Агриппина остолбенела и, заломив руки, оглянулась кругом.
— Неужели в Палатинуме нет никого, кто заковал бы в цепи этого негодяя? — прерывающимся голосом вскричала она наконец.
— Никого, пока я под защитой Нерона.
Отчаянно скрестив на груди руки, Агриппина бросила на сына взгляд, полный глубокого презрения и невыразимой горечи.
— Так вот награда за мою безумную, беспредельную материнскую любовь! — дрожа, сказала она. — Безрассудный мальчик, предостерегаю тебя: будь осмотрителен! В конце концов, пожалуй, тебе еще придется испытать, на что способна Агриппина, прибегнувшая к силе!
Нерон подпер рукой омраченное печалью чело и, бледный, смотрел в пространство неподвижным взором духовидца.
— Если бы ты оставила мне одну ее! — беззвучно произнес он. — О, как было бы хорошо! Актэ, несравненная, умершая, неужели я обречен роком вечно, вечно оплакивать тебя?
— Как так! — усмехнулась Агриппина. — Кути до поздней ночи с развратниками и развратницами, а утром хнычь и жалуйся! Это по-кесарски! Это божественно!
Нерон не слыхал ее замечания, но зато агригентец не проронил ни слова и с большой живостью возразил:
— Кого подразумеваешь ты под развратницами? Сияющую ли красотой юность, в опьянении жизненными наслаждениями сбивающуюся с пути добродетели, или перезрелых матрон твоего возраста, в запоздалой жажде любви бросающихся из одних объятий в другие?
Руки императрицы задрожали в бессильной, всепожирающей злобе. Из ее бурно вздымавшейся груди вырвалось хрипенье, подобное тому, какое предшествует реву дикого зверя.
Прошло довольно много времени прежде, чем она стала в состоянии сдвинуться с места.
— Будь здоров! — сказала она императору. — Обдумай то, что я сказала! Спасайся, пока еще не поздно!
Не обращая внимания на Тигеллина, она величественно вышла.
— Какое несчастье! — прошептал Нерон, когда занавес задернулась за ней. — Прежде я искренно любил ее. Лучшая из матерей, — был лозунг, данный мной преторианцам в день моего восшествия на престол. А теперь?

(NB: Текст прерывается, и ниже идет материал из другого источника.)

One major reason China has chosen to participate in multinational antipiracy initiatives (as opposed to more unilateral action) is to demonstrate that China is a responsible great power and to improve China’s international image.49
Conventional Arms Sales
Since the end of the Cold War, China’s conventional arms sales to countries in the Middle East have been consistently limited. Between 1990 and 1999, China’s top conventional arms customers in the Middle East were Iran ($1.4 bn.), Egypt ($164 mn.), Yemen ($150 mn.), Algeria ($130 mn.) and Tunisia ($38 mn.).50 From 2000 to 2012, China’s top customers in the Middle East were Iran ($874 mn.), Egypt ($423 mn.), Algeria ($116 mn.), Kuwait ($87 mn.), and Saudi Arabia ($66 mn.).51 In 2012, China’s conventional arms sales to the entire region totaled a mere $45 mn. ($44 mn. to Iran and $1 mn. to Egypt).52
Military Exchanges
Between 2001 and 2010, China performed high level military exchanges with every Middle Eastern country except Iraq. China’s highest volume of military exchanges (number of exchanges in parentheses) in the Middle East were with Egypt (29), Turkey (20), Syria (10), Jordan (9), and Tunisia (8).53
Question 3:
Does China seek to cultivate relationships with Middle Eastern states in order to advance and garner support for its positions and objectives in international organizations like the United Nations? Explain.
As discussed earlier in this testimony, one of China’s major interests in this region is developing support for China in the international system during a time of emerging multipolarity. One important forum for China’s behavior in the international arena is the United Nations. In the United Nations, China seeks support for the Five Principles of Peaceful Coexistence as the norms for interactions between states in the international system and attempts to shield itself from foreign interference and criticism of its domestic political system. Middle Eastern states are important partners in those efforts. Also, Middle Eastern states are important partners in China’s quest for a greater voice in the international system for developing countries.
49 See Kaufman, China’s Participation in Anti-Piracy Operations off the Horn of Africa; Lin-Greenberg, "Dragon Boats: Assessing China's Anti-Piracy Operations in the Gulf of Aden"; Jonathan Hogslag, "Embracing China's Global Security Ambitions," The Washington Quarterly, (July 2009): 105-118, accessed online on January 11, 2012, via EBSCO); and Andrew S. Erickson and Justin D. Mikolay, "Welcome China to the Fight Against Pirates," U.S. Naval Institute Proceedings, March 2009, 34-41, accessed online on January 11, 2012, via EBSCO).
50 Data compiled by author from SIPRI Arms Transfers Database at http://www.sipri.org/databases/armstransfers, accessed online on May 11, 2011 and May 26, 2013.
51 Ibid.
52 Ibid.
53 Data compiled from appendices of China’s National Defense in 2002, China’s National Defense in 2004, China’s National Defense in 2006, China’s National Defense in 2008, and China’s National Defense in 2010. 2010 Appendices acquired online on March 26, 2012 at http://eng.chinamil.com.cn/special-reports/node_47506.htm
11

— Что делать! — вздохнул агригентец. — Но разве ты виноват в том, что она мало-помалу уничтожила твою сыновнюю любовь? Она не заслужила ничего другого, клянусь всем священным!
Нерон глубоко вздохнул.
— Пришли ко мне Кассия, — печально сказал он. — Пусть он оденет меня.
— Как повелишь. Я пойду к Сенеке и сообщу ему о случившемся. Нужно сегодня же произвести расследование и арестовать рабов и отпущенников Люция Менения.
— Пожалуй. Только прошу тебя, из-за этой жалкой истории не откладывайте моего переселения в Байю! О, эта освежающая, успокоительная Байя! Ее прелести вечно манят страдающее сердце. Там, на морском берегу живется легче, нежели среди стен семихолмного города. В Байе иногда можно забыть бедствие, которым наказали нас боги: мученье быть человеком.
Агригентец солгал, сославшись на беседу с Сенекой. В действительности же он направился в покои Поппеи Сабины, поселившейся, вопреки всяким приличиям, на половине императора. Быстро перешагнул он порог голубой комнаты, полной очаровательного аромата афинских фиалок.
Возлюбленная императора приняла его с дружеской короткостью. Они шепотом обменялись несколькими многозначительными словами. Потом Поппея кивнула своей отпущеннице Хаздре, в стороне преклонившей колена на мягкой подушке и молившейся со сверкающим взором. Поппея сказала что-то на ухо девушке. Хаздра опустила ресницы, кивнула, как будто дело шло о чем-то уже заранее условленном, и исчезла в соседней комнате.
Между тем император ожидал своего главного раба, сначала терпеливо, все еще думая о только что происшедшей сцене. Но внезапно он изумился дерзости, с какой осмеливались заставлять дожидаться его, повелителя вселенной, словно пирожника в лавочке брадобрея.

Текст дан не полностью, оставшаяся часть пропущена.